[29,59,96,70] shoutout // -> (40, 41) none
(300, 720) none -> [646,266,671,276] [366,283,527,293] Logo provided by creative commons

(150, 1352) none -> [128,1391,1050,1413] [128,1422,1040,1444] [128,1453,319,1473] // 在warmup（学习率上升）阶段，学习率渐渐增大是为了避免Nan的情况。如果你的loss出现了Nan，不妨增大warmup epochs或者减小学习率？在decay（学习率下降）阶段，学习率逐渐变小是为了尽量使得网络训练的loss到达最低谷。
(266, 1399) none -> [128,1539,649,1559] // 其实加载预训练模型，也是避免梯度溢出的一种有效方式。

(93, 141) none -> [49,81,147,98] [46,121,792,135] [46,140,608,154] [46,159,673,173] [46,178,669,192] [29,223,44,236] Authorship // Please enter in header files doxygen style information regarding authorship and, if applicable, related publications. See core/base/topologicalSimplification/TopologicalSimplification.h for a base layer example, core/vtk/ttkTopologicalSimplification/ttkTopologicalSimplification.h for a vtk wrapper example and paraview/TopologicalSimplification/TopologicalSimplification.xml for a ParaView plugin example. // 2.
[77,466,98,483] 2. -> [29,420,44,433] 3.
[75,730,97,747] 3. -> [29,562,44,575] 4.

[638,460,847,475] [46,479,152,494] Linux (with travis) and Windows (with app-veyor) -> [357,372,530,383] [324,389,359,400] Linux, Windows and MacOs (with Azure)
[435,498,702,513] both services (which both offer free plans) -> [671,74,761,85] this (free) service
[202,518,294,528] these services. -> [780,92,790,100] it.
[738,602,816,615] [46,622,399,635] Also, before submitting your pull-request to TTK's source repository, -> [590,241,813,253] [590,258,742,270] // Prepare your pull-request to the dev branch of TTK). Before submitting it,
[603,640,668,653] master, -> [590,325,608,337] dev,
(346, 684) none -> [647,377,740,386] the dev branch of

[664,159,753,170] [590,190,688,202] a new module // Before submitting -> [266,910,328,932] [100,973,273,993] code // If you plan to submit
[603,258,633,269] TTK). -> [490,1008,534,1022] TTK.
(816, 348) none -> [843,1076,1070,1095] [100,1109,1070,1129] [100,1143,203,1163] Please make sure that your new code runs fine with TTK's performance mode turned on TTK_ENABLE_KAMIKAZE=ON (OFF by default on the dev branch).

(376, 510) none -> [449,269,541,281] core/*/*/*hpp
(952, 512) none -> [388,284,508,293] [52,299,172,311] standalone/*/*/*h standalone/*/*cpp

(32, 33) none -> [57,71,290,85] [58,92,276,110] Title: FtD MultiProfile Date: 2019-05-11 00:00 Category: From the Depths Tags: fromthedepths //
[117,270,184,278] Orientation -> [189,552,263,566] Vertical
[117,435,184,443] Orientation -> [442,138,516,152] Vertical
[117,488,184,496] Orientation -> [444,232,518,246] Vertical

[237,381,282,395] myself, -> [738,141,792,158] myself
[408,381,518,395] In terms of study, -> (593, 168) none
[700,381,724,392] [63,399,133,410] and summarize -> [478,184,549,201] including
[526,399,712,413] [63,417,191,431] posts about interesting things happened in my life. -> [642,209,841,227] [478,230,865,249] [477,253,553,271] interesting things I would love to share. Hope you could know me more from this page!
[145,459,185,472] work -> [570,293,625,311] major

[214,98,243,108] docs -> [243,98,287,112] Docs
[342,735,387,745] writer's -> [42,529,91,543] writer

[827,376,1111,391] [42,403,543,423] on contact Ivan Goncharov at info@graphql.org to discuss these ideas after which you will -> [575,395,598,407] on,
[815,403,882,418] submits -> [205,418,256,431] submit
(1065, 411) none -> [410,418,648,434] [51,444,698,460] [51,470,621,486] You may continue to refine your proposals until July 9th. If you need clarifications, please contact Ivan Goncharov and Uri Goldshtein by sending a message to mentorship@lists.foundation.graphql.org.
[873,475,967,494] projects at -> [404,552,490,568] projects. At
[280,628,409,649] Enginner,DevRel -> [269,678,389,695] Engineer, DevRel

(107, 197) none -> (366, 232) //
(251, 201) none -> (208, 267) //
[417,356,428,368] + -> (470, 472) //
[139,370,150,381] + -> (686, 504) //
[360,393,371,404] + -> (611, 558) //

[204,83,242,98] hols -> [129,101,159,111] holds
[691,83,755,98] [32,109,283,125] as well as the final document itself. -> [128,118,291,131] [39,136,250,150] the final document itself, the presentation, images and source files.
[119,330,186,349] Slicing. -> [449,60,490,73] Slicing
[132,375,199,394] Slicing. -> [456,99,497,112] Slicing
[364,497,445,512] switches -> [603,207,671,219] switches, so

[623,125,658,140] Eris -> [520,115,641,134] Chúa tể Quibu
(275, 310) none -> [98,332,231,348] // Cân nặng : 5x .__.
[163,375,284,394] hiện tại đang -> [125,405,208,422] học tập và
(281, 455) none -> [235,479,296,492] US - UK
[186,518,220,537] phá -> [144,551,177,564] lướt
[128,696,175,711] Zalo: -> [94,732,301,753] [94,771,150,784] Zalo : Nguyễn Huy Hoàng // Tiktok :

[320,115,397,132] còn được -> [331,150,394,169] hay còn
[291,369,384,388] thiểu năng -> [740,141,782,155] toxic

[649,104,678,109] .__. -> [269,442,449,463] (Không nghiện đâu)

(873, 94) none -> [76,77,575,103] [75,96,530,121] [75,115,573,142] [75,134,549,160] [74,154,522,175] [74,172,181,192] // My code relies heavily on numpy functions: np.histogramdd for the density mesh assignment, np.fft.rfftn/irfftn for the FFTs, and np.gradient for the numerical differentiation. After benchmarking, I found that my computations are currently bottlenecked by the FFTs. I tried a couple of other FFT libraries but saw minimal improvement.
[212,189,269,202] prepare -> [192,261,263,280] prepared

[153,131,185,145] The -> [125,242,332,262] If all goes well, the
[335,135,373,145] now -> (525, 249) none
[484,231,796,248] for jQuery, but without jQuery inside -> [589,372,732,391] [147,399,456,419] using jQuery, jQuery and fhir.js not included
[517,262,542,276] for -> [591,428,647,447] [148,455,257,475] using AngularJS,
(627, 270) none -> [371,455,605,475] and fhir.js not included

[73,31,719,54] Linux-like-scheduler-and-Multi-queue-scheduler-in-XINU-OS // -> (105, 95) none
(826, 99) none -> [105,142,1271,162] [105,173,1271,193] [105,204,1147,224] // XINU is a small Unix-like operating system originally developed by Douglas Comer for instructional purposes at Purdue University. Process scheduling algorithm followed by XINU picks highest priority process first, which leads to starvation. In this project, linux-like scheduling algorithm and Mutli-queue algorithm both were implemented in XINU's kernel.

━━━━━━━━

Required work:
Copy out the material above in full.

Response box:
[29,59,96,70] shoutout // -> (40, 41) none
(300, 720) none -> [646,266,671,276] [366,283,527,293] Logo provided by creative commons

(150, 1352) none -> [128,1391,1050,1413] [128,1422,1040,1444] [128,1453,319,1473] // 在warmup（学习率上升）阶段，学习率渐渐增大是为了避免Nan的情况。如果你的loss出现了Nan，不妨增大warmup epochs或者减小学习率？在decay（学习率下降）阶段，学习率逐渐变小是为了尽量使得网络训练的loss到达最低谷。
(266, 1399) none -> [128,1539,649,1559] // 其实加载预训练模型，也是避免梯度溢出的一种有效方式。

(93, 141) none -> [49,81,147,98] [46,121,792,135] [46,140,608,154] [46,159,673,173] [46,178,669,192] [29,223,44,236] Authorship // Please enter in header files doxygen style information regarding authorship and, if applicable, related publications. See core/base/topologicalSimplification/TopologicalSimplification.h for a base layer example, core/vtk/ttkTopologicalSimplification/ttkTopologicalSimplification.h for a vtk wrapper example and paraview/TopologicalSimplification/TopologicalSimplification.xml for a ParaView plugin example. // 2.
[77,466,98,483] 2. -> [29,420,44,433] 3.
[75,730,97,747] 3. -> [29,562,44,575] 4.

[638,460,847,475] [46,479,152,494] Linux (with travis) and Windows (with app-veyor) -> [357,372,530,383] [324,389,359,400] Linux, Windows and MacOs (with Azure)
[435,498,702,513] both services (which both offer free plans) -> [671,74,761,85] this (free) service
[202,518,294,528] these services. -> [780,92,790,100] it.
[738,602,816,615] [46,622,399,635] Also, before submitting your pull-request to TTK's source repository, -> [590,241,813,253] [590,258,742,270] // Prepare your pull-request to the dev branch of TTK). Before submitting it,
[603,640,668,653] master, -> [590,325,608,337] dev,
(346, 684) none -> [647,377,740,386] the dev branch of

[664,159,753,170] [590,190,688,202] a new module // Before submitting -> [266,910,328,932] [100,973,273,993] code // If you plan to submit
[603,258,633,269] TTK). -> [490,1008,534,1022] TTK.
(816, 348) none -> [843,1076,1070,1095] [100,1109,1070,1129] [100,1143,203,1163] Please make sure that your new code runs fine with TTK's performance mode turned on TTK_ENABLE_KAMIKAZE=ON (OFF by default on the dev branch).

(376, 510) none -> [449,269,541,281] core/*/*/*hpp
(952, 512) none -> [388,284,508,293] [52,299,172,311] standalone/*/*/*h standalone/*/*cpp

(32, 33) none -> [57,71,290,85] [58,92,276,110] Title: FtD MultiProfile Date: 2019-05-11 00:00 Category: From the Depths Tags: fromthedepths //
[117,270,184,278] Orientation -> [189,552,263,566] Vertical
[117,435,184,443] Orientation -> [442,138,516,152] Vertical
[117,488,184,496] Orientation -> [444,232,518,246] Vertical

[237,381,282,395] myself, -> [738,141,792,158] myself
[408,381,518,395] In terms of study, -> (593, 168) none
[700,381,724,392] [63,399,133,410] and summarize -> [478,184,549,201] including
[526,399,712,413] [63,417,191,431] posts about interesting things happened in my life. -> [642,209,841,227] [478,230,865,249] [477,253,553,271] interesting things I would love to share. Hope you could know me more from this page!
[145,459,185,472] work -> [570,293,625,311] major

[214,98,243,108] docs -> [243,98,287,112] Docs
[342,735,387,745] writer's -> [42,529,91,543] writer

[827,376,1111,391] [42,403,543,423] on contact Ivan Goncharov at info@graphql.org to discuss these ideas after which you will -> [575,395,598,407] on,
[815,403,882,418] submits -> [205,418,256,431] submit
(1065, 411) none -> [410,418,648,434] [51,444,698,460] [51,470,621,486] You may continue to refine your proposals until July 9th. If you need clarifications, please contact Ivan Goncharov and Uri Goldshtein by sending a message to mentorship@lists.foundation.graphql.org.
[873,475,967,494] projects at -> [404,552,490,568] projects. At
[280,628,409,649] Enginner,DevRel -> [269,678,389,695] Engineer, DevRel

(107, 197) none -> (366, 232) //
(251, 201) none -> (208, 267) //
[417,356,428,368] + -> (470, 472) //
[139,370,150,381] + -> (686, 504) //
[360,393,371,404] + -> (611, 558) //

[204,83,242,98] hols -> [129,101,159,111] holds
[691,83,755,98] [32,109,283,125] as well as the final document itself. -> [128,118,291,131] [39,136,250,150] the final document itself, the presentation, images and source files.
[119,330,186,349] Slicing. -> [449,60,490,73] Slicing
[132,375,199,394] Slicing. -> [456,99,497,112] Slicing
[364,497,445,512] switches -> [603,207,671,219] switches, so

[623,125,658,140] Eris -> [520,115,641,134] Chúa tể Quibu
(275, 310) none -> [98,332,231,348] // Cân nặng : 5x .__.
[163,375,284,394] hiện tại đang -> [125,405,208,422] học tập và
(281, 455) none -> [235,479,296,492] US - UK
[186,518,220,537] phá -> [144,551,177,564] lướt
[128,696,175,711] Zalo: -> [94,732,301,753] [94,771,150,784] Zalo : Nguyễn Huy Hoàng // Tiktok :

[320,115,397,132] còn được -> [331,150,394,169] hay còn
[291,369,384,388] thiểu năng -> [740,141,782,155] toxic

[649,104,678,109] .__. -> [269,442,449,463] (Không nghiện đâu)

(873, 94) none -> [76,77,575,103] [75,96,530,121] [75,115,573,142] [75,134,549,160] [74,154,522,175] [74,172,181,192] // My code relies heavily on numpy functions: np.histogramdd for the density mesh assignment, np.fft.rfftn/irfftn for the FFTs, and np.gradient for the numerical differentiation. After benchmarking, I found that my computations are currently bottlenecked by the FFTs. I tried a couple of other FFT libraries but saw minimal improvement.
[212,189,269,202] prepare -> [192,261,263,280] prepared

[153,131,185,145] The -> [125,242,332,262] If all goes well, the
[335,135,373,145] now -> (525, 249) none
[484,231,796,248] for jQuery, but without jQuery inside -> [589,372,732,391] [147,399,456,419] using jQuery, jQuery and fhir.js not included
[517,262,542,276] for -> [591,428,647,447] [148,455,257,475] using AngularJS,
(627, 270) none -> [371,455,605,475] and fhir.js not included

[73,31,719,54] Linux-like-scheduler-and-Multi-queue-scheduler-in-XINU-OS // -> (105, 95) none
(826, 99) none -> [105,142,1271,162] [105,173,1271,193] [105,204,1147,224] // XINU is a small Unix-like operating system originally developed by Douglas Comer for instructional purposes at Purdue University. Process scheduling algorithm followed by XINU picks highest priority process first, which leads to starvation. In this project, linux-like scheduling algorithm and Mutli-queue algorithm both were implemented in XINU's kernel.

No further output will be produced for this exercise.